It is a heartbreaking reality, especially for art lovers, that when times are tough, the art world is usually one of the ones taking the hit. The annual reports are in for the 2008-2009 quarter, and it seems that the 140-year-old museum is facing some major deficits. It is almost difficult to imagine that the city’s most popular museum has struggled with their stocks and in fundraising.
The museum “never expected to find itself facing the unprecedented challenges that were brought on by the recent global financial crisis,” wrote President Emily K. Rafferty and Director Thomas P. Campbell.
It turns out that their operating deficit had increased from $1.9 million to $8.4 million, and the job cuts were expected to avoid future annual deficits of $20 million or more. Adding to the situation, donor’s gifts plummeted by 46 percent, membership renewal levels weren’t up to par, and their efforts to raise money via Facebook, YouTube, and Twitter were disappointing.

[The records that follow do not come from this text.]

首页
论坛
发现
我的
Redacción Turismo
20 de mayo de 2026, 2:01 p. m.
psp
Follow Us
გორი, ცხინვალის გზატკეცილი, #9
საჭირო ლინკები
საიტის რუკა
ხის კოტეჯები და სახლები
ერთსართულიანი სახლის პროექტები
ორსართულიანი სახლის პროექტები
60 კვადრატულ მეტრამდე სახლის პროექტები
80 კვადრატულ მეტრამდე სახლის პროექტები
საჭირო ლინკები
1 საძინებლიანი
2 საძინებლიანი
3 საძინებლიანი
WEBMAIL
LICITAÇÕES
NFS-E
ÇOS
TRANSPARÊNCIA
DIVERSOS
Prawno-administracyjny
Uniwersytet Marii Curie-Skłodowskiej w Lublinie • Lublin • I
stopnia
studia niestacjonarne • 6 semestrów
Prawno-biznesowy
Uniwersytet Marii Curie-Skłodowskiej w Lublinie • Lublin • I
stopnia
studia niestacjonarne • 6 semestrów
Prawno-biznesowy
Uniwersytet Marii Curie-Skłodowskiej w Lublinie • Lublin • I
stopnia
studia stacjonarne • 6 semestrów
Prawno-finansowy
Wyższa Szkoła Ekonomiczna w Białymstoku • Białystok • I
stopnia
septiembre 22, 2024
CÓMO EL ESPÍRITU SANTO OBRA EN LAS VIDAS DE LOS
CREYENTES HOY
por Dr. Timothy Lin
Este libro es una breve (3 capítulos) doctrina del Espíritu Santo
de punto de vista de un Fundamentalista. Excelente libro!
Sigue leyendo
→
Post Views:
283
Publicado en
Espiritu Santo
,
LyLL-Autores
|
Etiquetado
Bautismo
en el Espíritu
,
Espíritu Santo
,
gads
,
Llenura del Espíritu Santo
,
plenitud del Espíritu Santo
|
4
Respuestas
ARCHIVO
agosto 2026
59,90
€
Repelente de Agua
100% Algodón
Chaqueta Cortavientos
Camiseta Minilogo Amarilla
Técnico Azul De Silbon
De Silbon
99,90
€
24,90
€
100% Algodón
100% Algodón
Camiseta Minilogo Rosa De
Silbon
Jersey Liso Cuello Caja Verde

Ninety-five staffers took voluntary retirement packages, while 157 were fired. Among the positions left were librarians, curators, editors, researchers, and sales people. Their retail division closed ten stores outside the museum, a division that was causing a lot of monetary loss. According to their annual report, “the museum anticipates that support will remain soft” through June. I imagine the office of unemployment must be very busy now.